As I have explained, Blompf was elected president in 2016 to build the wall, deport illegal aliens, cut legal immigration and generally to solve this problem. He was given a mandate to do this as president. Instead of addressing the top grievance of his own voters, however, he has chosen to sell out to Republican donors. In fact, the problem is now significantly worse than it was in 2016. As a result of his failed presidency, some of his supporters are beginning to lash out and engage in violence.
There have been other shooters in this vein like the Poway shooter John Earnest and the Pittsburgh shooter Robert Bowers who targeted Jews. In those cases, the festering grievance was a burning resentment over the actions of Jews which is suppressed and turned toxic primarily by the taboo on Jewish power and influence enforced by mainstream conservatism.

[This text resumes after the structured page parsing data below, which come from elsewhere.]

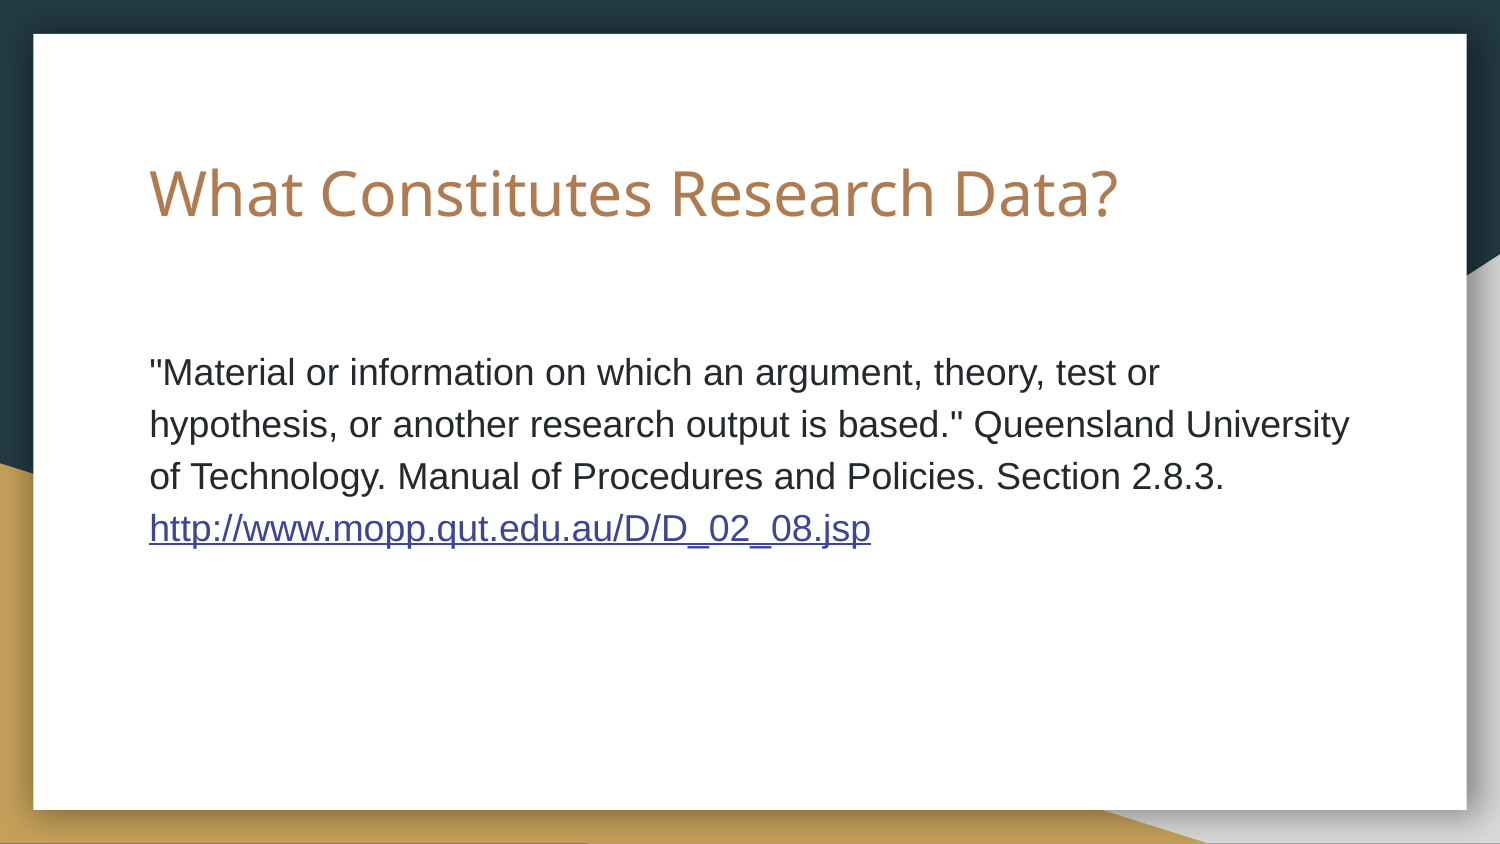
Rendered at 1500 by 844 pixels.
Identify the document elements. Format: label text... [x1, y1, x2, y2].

title What Constitutes Research Data? [134, 138, 1366, 296]
list "Material or information on which an argument, theory, test or hypothesis, or another research output is based." Queensland University of Technology. Manual of Procedures and Policies. Section 2.8.3. http://www.mopp.qut.edu.au/D/D_02_08.jsp [134, 326, 1366, 729]
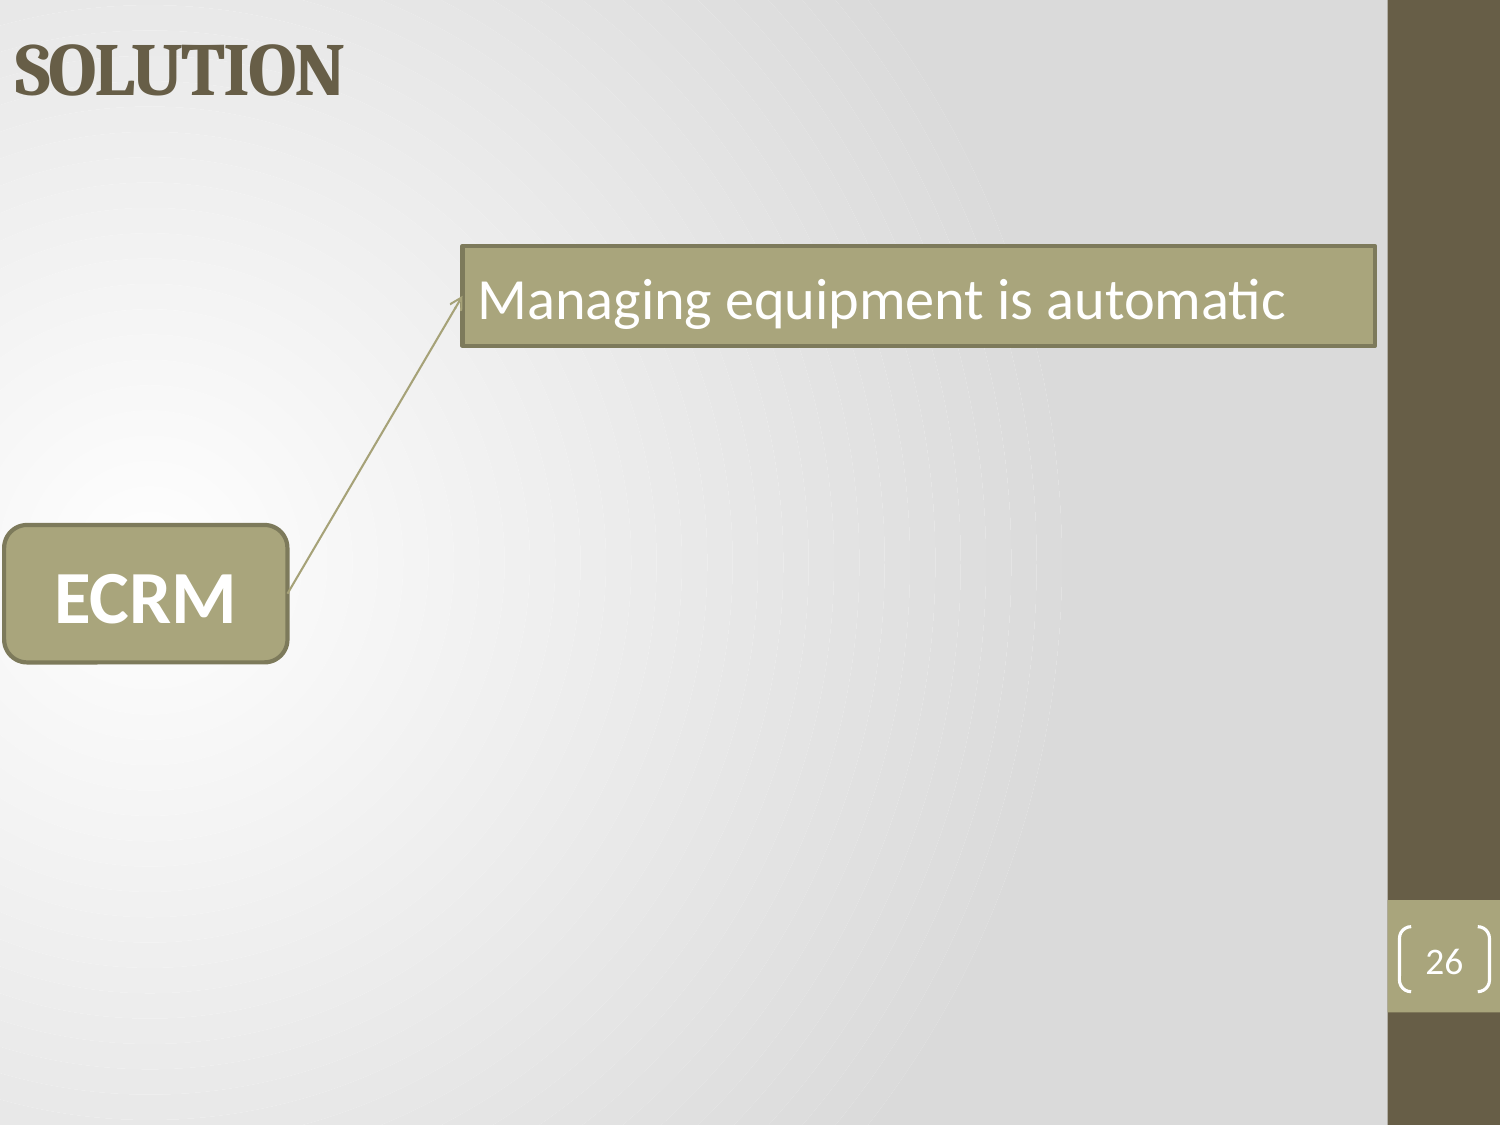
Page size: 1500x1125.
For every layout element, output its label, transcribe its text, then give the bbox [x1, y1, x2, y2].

text_box Managing equipment is automatic [460, 244, 1377, 348]
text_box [286, 295, 463, 595]
slide_number 26 [1397, 925, 1492, 994]
text_box ECRM [2, 522, 290, 665]
title SOLUTION [0, 0, 375, 132]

The common thread between the toxic taboo on Jewish power and influence and the collapse of the Mexican border and the rise in populism all over the Western world is the failure of mainstream conservatism. For generations, conservatives have been called on to address any number of grievances in both this country and others. From every corner of Europe to North America, mainstream conservatism has consistently failed to do so and is steadily being shoved aside and replaced by nationalism.
In the United States, mainstream conservatism has uniquely clung to power thanks to the nature of our two-party system. If it were not for our two party system, it would have been routed by a populist nationalist third party long ago like its counterparts in Europe. The Trump presidency was the last chance to reform conservatism at the ballot box and that effort has failed.
In order for nationalism and populism to triumph, conservatism must be discredited. Conservatives must be hurled from power. They must be replaced by people who share our mindset and values and who above all else aren’t owned by the same ring of Jewish billionaires. They are the people who are standing in our way and maintaining all the existing taboos and doing nothing to address our grievances. The only thing we have to do to dump them is to stand aside let them lose their elections.